## [Brief 1]
From the article on the new mantle cell lymphoma guidelines, list the treatment options that the quoted passage names as developing rapidly for relapsed or refractory disease.
## [Brief 2]
Answer these questions using the article on the new mantle cell lymphoma guidelines.
(a) Which two bodies co-produced the guidelines?
(b) How often should asymptomatic patients on active observation be assessed?
(c) In which publication did the guidelines appear?

## [Quoted passage]
New EHA MCL guidelines emphasise add-on BTKis

By Oscar Allan

27 Oct 2025

Novel targeted therapies should be included in immunochemotherapy regimens for mantle cell lymphoma (MCL) whenever possible, according to new European guidelines.

Co-produced by the European Haematology Association (EHA) and the European MCL Network, the latest advice stresses that regimens including covalent Bruton tyrosine kinase inhibitors (cBTKis), particularly ibrutinib, are now the standard of care for young, fit patients.

They also advise active observation for any asymptomatic disease and include recommendations for CAR T-cell therapy and other novel treatments in the second-line setting, while autologous stem cell transplantation (ASCT) is less broadly indicated.

“Immunochemotherapy has historically been the mainstay of treatment, but recent data indicate that addition of novel agents, especially cBTKi, may substantially improve outcome in younger and older patients, although a curative approach remains to be shown,” wrote the authors, including Dr Toby Eyre, consultant haematologist at Oxford University Hospitals NHS Foundation Trust.

“For patients with relapsed or refractory disease, treatment options are developing rapidly, including CAR-T cell therapy, novel BTK targeting agents, BCL2 inhibitors, and T-cell engagers,” they added.

Dr Toby Eyre

The new guidelines, published in HemaSphere [link here], recommend that MCL should be diagnosed by excision biopsy, preferably of a lymph node, with TP53 mutation status determined at the same time and a repeat biopsy performed whenever new treatment is required.

Disease should be routinely staged with CT scanning, bone marrow aspirate and biopsy, with PET-CT scan and gastrointestinal endoscopy advised for that suspected to be stage I–II.

“Practice over recent years has evolved from treating all patients at diagnosis to characterising those where active observation may be appropriate,” the guidelines note.

As such, they recommend that any asymptomatic patients are treated with active observation, with assessment every three months, while patients with limited stage disease may also be observed if they have low-risk disease features, but otherwise should be treated as per advanced stage disease.

For newly diagnosed advanced stage disease, first-line treatment should be determined by the patient’s age and fitness.

Patients younger than 65 years, or older than 65 years but fit, should be treated with cBTKI-containing immunochemotherapy regimens, such as rituximab-bendamustine-cytarabine (R-CHOP) plus ibrutinib induction, followed by two years of ibrutinib and three years of rituximab maintenance.

In this setting, the guidelines now only recommend that ASCT is discussed with “selected patients if high-risk features are present”.

## [Dataset content]
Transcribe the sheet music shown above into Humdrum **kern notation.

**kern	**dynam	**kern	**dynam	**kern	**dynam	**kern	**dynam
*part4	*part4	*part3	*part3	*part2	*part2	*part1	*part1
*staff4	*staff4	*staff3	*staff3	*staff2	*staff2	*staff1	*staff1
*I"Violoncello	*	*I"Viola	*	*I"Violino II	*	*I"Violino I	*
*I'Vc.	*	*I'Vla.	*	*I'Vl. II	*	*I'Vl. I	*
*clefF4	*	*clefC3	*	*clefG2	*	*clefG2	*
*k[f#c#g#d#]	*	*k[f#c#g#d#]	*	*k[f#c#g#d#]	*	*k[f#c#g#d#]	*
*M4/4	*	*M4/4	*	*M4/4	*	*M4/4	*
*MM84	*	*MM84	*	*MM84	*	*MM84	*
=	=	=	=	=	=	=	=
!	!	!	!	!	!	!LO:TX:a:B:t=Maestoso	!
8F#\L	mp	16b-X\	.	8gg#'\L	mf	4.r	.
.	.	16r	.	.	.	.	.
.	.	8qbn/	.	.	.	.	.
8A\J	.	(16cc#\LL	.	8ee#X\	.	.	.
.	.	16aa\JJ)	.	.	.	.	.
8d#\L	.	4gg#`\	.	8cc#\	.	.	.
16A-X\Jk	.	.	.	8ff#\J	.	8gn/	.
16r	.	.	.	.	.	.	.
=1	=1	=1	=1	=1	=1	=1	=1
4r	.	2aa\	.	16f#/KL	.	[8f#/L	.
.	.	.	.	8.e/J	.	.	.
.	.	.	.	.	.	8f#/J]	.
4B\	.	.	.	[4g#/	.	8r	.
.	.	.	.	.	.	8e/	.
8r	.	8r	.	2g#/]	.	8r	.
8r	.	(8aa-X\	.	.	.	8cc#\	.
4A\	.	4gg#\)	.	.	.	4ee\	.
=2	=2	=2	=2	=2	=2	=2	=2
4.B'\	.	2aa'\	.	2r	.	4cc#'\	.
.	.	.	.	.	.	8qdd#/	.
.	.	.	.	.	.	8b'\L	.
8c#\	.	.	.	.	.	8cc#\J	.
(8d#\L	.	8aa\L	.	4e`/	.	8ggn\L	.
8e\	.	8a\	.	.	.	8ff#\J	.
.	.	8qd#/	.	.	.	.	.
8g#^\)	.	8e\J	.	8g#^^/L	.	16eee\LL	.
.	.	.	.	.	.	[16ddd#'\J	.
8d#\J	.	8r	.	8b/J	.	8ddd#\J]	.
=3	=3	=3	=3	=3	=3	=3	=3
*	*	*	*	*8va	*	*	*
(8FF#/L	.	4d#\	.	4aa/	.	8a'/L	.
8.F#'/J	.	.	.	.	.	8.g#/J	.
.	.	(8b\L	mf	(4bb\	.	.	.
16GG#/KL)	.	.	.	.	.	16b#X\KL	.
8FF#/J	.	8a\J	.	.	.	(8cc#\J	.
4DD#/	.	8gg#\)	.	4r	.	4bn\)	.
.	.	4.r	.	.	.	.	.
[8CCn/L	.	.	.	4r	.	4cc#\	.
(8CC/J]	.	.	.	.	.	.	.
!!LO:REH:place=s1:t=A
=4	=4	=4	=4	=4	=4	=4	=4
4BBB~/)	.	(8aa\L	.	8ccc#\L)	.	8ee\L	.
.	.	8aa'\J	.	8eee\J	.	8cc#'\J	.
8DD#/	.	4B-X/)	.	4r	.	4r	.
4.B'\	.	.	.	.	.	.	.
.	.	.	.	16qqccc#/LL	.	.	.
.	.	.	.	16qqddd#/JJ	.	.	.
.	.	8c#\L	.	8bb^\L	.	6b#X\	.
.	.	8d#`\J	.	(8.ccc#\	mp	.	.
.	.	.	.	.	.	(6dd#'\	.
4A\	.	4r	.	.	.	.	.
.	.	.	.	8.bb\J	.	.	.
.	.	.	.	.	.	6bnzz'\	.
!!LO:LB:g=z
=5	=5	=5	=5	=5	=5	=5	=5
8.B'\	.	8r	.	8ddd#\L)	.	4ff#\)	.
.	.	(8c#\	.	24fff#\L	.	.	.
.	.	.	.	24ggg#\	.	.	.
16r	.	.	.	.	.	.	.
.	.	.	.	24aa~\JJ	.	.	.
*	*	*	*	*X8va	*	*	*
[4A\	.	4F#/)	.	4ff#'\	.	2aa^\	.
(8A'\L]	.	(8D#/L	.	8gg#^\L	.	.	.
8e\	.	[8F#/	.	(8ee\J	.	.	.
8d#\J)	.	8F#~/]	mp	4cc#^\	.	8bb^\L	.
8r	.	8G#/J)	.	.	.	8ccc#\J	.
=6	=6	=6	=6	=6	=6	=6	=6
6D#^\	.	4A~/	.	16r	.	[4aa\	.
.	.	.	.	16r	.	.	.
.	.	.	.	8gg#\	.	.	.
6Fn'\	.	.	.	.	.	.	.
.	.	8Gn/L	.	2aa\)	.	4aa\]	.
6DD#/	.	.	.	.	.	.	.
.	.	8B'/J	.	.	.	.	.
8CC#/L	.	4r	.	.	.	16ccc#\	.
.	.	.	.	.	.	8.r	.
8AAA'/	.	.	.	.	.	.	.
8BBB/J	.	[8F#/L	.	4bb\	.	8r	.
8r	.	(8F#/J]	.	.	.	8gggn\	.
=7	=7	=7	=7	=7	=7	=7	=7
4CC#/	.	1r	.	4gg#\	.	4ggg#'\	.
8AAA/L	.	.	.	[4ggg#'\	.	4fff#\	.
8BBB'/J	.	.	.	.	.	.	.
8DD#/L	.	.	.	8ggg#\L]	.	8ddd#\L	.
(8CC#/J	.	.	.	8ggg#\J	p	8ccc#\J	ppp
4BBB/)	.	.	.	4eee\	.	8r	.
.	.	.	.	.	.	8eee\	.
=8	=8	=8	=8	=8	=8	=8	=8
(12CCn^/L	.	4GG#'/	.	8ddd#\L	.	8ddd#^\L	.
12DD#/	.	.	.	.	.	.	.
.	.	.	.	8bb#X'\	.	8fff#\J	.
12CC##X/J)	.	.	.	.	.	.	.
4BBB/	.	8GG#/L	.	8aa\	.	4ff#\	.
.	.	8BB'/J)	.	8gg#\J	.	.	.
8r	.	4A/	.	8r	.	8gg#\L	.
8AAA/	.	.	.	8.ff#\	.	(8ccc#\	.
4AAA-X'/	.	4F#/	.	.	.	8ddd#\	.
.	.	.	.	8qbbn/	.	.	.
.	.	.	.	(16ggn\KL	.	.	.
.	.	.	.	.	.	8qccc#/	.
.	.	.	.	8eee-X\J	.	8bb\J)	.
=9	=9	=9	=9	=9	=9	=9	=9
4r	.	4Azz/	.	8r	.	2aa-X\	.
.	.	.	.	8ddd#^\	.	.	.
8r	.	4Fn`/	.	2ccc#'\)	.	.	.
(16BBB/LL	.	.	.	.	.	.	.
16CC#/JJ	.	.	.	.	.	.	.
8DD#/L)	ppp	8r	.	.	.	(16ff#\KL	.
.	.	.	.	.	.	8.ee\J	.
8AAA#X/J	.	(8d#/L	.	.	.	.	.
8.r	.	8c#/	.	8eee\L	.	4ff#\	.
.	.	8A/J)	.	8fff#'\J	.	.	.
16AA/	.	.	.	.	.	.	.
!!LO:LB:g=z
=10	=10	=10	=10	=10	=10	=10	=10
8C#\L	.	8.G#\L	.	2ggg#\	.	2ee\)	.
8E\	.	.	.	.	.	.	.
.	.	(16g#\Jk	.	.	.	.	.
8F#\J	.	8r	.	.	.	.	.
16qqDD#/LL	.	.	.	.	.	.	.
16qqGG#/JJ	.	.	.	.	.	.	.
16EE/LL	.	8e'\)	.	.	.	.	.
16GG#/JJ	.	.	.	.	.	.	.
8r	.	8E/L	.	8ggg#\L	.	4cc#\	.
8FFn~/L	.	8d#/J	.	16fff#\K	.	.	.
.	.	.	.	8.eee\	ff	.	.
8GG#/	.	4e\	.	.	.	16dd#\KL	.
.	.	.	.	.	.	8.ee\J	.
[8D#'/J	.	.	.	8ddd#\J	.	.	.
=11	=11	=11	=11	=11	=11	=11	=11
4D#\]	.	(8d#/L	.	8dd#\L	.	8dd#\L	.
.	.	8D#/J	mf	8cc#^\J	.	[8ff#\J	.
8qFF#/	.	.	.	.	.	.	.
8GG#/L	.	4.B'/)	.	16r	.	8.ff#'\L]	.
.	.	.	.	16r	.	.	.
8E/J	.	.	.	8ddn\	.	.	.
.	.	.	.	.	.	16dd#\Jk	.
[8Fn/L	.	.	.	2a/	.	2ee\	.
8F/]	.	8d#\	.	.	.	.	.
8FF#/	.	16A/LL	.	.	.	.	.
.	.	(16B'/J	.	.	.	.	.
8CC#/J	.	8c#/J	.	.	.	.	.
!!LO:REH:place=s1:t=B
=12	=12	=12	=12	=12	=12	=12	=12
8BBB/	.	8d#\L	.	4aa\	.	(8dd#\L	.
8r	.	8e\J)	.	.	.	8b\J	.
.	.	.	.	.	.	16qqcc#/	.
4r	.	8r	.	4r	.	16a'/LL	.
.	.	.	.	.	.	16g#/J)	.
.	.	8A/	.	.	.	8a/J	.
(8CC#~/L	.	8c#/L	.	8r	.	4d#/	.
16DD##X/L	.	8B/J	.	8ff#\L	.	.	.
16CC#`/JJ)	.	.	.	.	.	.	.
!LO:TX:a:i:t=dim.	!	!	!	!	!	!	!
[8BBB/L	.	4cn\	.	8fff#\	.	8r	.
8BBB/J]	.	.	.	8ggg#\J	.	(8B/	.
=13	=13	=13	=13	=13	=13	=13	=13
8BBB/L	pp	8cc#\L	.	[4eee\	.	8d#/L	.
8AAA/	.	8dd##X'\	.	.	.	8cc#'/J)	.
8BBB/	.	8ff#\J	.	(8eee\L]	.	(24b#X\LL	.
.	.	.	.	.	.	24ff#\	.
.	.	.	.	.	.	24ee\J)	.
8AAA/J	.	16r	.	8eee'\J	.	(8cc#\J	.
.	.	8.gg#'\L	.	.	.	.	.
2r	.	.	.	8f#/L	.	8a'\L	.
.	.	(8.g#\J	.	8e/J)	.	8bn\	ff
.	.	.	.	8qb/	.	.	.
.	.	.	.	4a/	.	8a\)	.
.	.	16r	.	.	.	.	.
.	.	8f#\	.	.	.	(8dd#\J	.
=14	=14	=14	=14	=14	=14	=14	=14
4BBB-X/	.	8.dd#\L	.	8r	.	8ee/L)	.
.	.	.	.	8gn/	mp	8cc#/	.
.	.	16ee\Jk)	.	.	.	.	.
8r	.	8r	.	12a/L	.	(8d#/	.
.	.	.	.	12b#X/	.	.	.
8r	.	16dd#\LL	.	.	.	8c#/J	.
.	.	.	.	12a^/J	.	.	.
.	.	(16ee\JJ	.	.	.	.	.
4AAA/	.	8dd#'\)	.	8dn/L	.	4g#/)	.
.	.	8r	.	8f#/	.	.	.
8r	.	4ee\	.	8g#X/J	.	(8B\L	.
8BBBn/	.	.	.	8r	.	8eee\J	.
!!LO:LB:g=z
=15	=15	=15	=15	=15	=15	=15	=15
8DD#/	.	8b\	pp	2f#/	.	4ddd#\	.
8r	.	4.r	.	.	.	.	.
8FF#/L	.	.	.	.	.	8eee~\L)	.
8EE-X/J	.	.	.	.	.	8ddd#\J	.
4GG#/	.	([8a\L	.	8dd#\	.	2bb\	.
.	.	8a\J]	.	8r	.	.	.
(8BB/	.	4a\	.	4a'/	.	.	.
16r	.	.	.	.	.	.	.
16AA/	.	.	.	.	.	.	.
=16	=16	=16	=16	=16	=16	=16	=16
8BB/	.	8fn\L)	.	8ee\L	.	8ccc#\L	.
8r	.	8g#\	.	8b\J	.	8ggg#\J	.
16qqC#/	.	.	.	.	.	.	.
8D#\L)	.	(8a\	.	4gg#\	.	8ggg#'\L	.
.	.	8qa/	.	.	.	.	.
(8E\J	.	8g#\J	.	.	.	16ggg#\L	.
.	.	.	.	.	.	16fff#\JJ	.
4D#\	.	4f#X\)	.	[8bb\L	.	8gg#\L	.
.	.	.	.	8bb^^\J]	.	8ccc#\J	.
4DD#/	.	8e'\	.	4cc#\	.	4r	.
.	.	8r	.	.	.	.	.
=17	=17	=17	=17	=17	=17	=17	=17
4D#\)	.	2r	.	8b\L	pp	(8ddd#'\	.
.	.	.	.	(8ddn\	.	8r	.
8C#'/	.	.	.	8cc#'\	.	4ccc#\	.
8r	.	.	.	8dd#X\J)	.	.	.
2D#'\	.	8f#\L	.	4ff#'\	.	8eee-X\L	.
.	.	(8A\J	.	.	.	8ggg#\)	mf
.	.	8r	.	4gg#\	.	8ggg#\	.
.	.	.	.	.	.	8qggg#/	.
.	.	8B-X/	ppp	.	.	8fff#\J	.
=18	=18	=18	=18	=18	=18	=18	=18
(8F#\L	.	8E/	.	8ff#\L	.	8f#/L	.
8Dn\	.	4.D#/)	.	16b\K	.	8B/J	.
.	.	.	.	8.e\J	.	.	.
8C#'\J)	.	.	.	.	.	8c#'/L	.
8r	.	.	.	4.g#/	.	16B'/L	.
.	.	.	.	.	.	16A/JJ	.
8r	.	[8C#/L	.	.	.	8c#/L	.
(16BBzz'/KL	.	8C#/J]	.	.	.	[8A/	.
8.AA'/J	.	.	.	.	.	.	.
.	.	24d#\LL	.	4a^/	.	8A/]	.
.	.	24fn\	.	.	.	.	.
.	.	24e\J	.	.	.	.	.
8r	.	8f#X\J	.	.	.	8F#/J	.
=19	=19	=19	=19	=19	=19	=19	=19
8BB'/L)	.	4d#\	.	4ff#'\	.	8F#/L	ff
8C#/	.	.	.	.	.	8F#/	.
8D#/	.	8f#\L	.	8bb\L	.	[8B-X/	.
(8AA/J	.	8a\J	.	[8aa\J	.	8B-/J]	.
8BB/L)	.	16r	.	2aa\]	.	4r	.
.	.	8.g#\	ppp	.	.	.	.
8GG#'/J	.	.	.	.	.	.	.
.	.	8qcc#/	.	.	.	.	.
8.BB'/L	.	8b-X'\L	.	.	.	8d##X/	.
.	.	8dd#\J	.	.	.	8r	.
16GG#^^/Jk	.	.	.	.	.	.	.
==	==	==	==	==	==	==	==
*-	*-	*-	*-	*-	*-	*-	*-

## [Exercise answer 1]
- CAR-T cell therapy
- Novel BTK targeting agents
- BCL2 inhibitors
- T-cell engagers

## [Exercise answer 2]
(a) The European Haematology Association (EHA) and the European MCL Network
(b) Every three months
(c) HemaSphere